To be done:
A – Answer these questions using the MySQL hash join text:
(i) Starting with which MySQL version was support for block nested loop removed?
(ii) Starting with which version do the hash_join flag and the HASH_JOIN and NO_HASH_JOIN hints stop having any effect?
(iii) What does the Extra field show for table t2 in the EXPLAIN output?
B – Continue the MySQL hash join text after its last line.
* start Document passage *
By default, MySQL (8.0.18 and later) employs hash joins
whenever possible. It is possible to control whether hash
joins are employed using one of the
BNL
and
NO_BNL
optimizer hints, or
by setting
block_nested_loop=on
or
block_nested_loop=off
as part of the
setting for the optimizer_switch server system variable.
MySQL 8.0.18 supported setting a
hash_join
flag in
optimizer_switch
, as well
as the optimizer hints
HASH_JOIN
and
NO_HASH_JOIN
. In MySQL 8.0.19 and later,
none of these have any effect any longer.
Beginning with MySQL 8.0.18, MySQL employs a hash join for any query for which each join has an equi-join condition, and in which there are no indexes that can be applied to any join conditions, such as this one:
SELECT *
FROM t1
JOIN t2
ON t1.c1=t2.c1;
A hash join can also be used when there are one or more indexes that can be used for single-table predicates.
A hash join is usually faster than and is intended to be used in such cases instead of the block nested loop algorithm (see Block Nested-Loop Join Algorithm) employed in previous versions of MySQL. Beginning with MySQL 8.0.20, support for block nested loop is removed, and the server employs a hash join wherever a block nested loop would have been used previously.
In the example just shown and the remaining examples in this
section, we assume that the three tables
t1
, t2
, and
t3
have been created using the following
statements:
CREATE TABLE t1 (c1 INT, c2 INT);
CREATE TABLE t2 (c1 INT, c2 INT);
CREATE TABLE t3 (c1 INT, c2 INT);
You can see that a hash join is being employed by using
EXPLAIN
,
like this:
mysql> EXPLAIN
-> SELECT * FROM t1
-> JOIN t2 ON t1.c1=t2.c1\G
*************************** 1. row ***************************
id: 1
select_type: SIMPLE
table: t1
partitions: NULL
type: ALL
possible_keys: NULL
key: NULL
key_len: NULL
ref: NULL
rows: 1
filtered: 100.00
Extra: NULL
*************************** 2. row ***************************
id: 1
select_type: SIMPLE
table: t2
partitions: NULL
type: ALL
possible_keys: NULL
key: NULL
key_len: NULL
ref: NULL
rows: 1
filtered: 100.00
Extra: Using where; Using join buffer (hash join)
* end Document passage *
* start Listing *
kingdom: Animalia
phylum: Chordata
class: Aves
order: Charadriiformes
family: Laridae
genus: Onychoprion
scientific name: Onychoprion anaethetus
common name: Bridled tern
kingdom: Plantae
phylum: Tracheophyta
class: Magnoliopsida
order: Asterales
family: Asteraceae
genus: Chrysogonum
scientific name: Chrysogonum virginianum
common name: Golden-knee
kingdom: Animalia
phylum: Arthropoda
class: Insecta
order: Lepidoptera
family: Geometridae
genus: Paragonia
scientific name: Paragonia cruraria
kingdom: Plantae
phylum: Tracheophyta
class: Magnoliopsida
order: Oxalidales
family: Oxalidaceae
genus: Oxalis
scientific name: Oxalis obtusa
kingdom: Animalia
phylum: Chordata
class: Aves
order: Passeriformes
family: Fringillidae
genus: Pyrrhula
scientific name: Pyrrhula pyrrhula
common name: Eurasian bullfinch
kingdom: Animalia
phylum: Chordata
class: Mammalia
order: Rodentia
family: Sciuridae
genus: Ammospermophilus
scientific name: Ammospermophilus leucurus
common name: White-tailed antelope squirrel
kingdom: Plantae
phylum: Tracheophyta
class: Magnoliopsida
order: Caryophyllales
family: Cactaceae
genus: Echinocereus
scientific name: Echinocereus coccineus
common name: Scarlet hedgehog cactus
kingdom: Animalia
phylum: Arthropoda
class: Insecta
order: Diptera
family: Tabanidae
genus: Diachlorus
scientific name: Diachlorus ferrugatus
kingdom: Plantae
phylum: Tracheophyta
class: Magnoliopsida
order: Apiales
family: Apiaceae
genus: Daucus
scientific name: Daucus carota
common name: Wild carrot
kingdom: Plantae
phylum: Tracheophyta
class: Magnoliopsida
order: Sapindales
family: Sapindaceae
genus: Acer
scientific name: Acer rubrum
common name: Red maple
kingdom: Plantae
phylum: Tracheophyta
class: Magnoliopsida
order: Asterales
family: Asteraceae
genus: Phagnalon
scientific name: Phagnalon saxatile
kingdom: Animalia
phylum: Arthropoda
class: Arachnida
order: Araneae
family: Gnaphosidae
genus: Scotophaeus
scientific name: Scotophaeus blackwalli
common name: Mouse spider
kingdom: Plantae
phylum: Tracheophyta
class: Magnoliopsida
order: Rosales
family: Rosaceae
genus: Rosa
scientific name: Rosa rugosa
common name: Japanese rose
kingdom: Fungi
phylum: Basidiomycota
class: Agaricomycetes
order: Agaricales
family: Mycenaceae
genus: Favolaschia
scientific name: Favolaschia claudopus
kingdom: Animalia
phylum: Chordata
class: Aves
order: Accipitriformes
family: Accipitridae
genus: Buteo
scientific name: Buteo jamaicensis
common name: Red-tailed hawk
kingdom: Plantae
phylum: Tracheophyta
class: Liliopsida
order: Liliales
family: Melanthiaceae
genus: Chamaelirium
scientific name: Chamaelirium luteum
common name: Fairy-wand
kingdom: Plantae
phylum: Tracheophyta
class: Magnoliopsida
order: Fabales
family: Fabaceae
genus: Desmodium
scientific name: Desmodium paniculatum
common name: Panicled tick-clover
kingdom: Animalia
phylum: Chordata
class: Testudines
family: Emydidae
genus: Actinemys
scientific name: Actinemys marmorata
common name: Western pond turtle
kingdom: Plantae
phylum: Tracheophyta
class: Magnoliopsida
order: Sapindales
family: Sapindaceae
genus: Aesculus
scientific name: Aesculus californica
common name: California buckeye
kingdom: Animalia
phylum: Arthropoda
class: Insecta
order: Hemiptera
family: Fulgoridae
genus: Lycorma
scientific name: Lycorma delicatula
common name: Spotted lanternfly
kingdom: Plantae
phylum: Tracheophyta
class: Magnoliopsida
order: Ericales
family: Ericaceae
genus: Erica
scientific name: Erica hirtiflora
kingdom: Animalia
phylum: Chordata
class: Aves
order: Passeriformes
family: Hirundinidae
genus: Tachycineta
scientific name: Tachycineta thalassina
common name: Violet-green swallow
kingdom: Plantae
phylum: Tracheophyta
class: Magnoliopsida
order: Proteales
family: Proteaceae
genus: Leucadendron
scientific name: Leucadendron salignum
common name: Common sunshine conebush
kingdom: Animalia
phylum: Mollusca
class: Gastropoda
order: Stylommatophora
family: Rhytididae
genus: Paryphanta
* end Listing *
Per-task outputs:
A –
(i) MySQL 8.0.20
(ii) MySQL 8.0.19
(iii) Using where; Using join buffer (hash join)

B –
(Prior to MySQL 8.0.20, it was necessary to include the
FORMAT=TREE
option to see whether hash
joins were being used for a given join.)
EXPLAIN ANALYZE
also displays
information about hash joins used.
The hash join is used for queries involving multiple joins as well, as long as at least one join condition for each pair of tables is an equi-join, like the query shown here:
SELECT * FROM t1
JOIN t2 ON (t1.c1 = t2.c1 AND t1.c2 < t2.c2)
JOIN t3 ON (t2.c1 = t3.c1);
In cases like the one just shown, which makes use of an inner
join, any extra conditions which are not equi-joins are
applied as filters after the join is executed. (For outer
joins, such as left joins, semijoins, and antijoins, they are
printed as part of the join.) This can be seen here in the
output of EXPLAIN
:
mysql> EXPLAIN FORMAT=TREE
-> SELECT *
-> FROM t1
-> JOIN t2
-> ON (t1.c1 = t2.c1 AND t1.c2 < t2.c2)
-> JOIN t3
-> ON (t2.c1 = t3.c1)\G
*************************** 1. row ***************************
EXPLAIN: -> Inner hash join (t3.c1 = t1.c1) (cost=1.05 rows=1)
-> Table scan on t3 (cost=0.35 rows=1)
-> Hash
-> Filter: (t1.c2 < t2.c2) (cost=0.70 rows=1)
-> Inner hash join (t2.c1 = t1.c1) (cost=0.70 rows=1)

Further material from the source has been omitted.